## WORK INSTRUCTION
Render everything from the start of the entries down to the line containing "## Properties" as a numbered list, skipping blank lines. Leave the pictures out of your answer.

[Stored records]
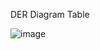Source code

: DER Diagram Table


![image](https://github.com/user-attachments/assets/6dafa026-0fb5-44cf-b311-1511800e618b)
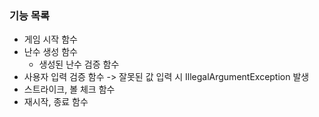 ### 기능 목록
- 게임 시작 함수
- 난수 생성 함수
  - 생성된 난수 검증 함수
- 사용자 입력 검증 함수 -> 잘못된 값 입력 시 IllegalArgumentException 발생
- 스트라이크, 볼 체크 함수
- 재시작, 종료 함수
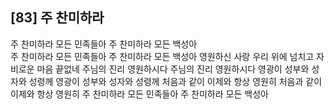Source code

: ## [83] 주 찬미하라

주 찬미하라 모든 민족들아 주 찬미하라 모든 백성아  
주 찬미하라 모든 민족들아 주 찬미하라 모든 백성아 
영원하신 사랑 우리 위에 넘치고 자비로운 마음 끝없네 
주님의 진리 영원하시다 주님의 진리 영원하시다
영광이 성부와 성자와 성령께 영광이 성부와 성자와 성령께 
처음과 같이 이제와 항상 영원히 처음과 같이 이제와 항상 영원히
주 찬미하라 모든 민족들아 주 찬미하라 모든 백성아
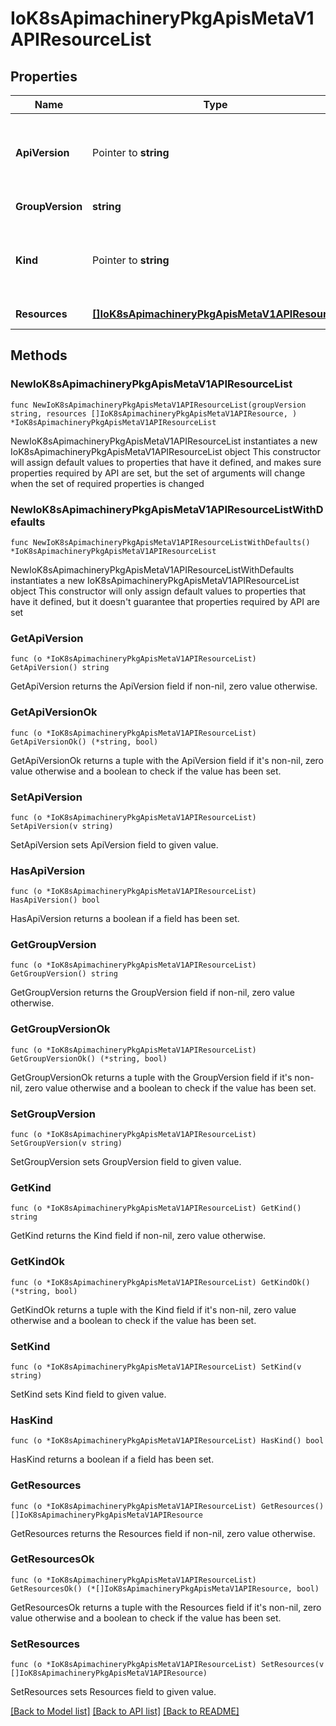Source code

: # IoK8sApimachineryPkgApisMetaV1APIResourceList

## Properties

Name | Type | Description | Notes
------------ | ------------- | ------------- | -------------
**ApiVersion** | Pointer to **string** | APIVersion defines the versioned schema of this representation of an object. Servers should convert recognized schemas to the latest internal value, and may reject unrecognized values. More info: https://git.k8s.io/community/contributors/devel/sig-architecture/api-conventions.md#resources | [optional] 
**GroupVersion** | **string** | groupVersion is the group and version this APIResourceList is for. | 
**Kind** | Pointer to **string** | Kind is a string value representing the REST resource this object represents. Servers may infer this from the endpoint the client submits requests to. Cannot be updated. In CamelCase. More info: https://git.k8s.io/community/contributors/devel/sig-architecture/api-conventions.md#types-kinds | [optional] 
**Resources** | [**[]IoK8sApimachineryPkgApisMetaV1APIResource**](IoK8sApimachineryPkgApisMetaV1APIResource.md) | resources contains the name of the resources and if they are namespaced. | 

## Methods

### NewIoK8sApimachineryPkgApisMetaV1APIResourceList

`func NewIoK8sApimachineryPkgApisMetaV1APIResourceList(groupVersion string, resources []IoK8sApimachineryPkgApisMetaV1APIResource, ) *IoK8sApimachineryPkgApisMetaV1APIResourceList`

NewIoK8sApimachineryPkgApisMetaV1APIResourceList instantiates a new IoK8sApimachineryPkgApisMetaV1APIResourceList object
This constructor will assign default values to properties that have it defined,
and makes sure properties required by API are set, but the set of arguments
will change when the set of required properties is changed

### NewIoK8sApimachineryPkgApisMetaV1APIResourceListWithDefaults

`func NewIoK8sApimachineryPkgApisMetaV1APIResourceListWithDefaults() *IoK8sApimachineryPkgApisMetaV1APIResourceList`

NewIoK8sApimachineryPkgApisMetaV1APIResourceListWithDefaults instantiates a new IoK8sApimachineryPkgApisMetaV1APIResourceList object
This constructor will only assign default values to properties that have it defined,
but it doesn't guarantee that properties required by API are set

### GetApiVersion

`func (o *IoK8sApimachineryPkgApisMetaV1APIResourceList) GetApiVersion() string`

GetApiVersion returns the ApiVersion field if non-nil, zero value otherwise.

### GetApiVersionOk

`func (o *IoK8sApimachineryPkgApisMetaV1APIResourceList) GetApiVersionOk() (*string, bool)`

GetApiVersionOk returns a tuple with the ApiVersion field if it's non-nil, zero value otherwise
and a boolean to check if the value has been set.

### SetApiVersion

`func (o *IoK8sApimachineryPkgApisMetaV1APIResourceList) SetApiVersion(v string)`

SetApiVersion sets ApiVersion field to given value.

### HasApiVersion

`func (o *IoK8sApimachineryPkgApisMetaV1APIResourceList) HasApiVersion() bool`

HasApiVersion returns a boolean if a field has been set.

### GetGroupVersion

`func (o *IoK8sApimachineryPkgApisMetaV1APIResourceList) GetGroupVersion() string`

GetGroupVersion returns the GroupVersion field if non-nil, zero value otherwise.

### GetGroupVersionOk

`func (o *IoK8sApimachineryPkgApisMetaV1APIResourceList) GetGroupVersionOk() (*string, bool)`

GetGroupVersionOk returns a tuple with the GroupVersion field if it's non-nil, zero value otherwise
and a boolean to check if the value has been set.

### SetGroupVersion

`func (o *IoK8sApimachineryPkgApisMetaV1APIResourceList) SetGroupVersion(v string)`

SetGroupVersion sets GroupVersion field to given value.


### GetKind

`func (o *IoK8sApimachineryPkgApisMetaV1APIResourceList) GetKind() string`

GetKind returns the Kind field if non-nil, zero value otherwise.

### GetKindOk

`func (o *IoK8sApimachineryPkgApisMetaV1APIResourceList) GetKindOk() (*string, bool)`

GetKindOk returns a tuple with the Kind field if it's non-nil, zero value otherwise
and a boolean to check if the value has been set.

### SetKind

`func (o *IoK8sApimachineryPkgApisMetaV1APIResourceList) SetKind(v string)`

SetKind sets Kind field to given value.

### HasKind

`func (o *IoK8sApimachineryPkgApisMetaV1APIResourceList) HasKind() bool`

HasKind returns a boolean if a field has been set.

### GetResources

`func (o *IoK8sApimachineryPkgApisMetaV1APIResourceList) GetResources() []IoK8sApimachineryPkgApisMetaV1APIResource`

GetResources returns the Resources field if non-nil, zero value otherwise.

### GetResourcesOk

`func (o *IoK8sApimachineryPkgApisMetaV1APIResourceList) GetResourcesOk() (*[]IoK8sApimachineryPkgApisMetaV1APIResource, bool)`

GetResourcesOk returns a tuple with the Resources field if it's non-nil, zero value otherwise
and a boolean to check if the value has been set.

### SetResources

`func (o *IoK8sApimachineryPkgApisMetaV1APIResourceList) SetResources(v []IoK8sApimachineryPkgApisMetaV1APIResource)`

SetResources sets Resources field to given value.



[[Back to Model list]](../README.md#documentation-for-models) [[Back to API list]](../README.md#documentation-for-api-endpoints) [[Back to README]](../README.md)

## RESPONSE
1. Source code
2. : DER Diagram Table
3. ![image](https://github.com/user-attachments/assets/6dafa026-0fb5-44cf-b311-1511800e618b)
4.  ### 기능 목록
5. - 게임 시작 함수
6. - 난수 생성 함수
7.   - 생성된 난수 검증 함수
8. - 사용자 입력 검증 함수 -> 잘못된 값 입력 시 IllegalArgumentException 발생
9. - 스트라이크, 볼 체크 함수
10. - 재시작, 종료 함수
11. Source code
12. : ## [83] 주 찬미하라
13. 주 찬미하라 모든 민족들아 주 찬미하라 모든 백성아  
14. 주 찬미하라 모든 민족들아 주 찬미하라 모든 백성아 
15. 영원하신 사랑 우리 위에 넘치고 자비로운 마음 끝없네 
16. 주님의 진리 영원하시다 주님의 진리 영원하시다
17. 영광이 성부와 성자와 성령께 영광이 성부와 성자와 성령께 
18. 처음과 같이 이제와 항상 영원히 처음과 같이 이제와 항상 영원히
19. 주 찬미하라 모든 민족들아 주 찬미하라 모든 백성아
20. Source code
21. : # IoK8sApimachineryPkgApisMetaV1APIResourceList
22. ## Properties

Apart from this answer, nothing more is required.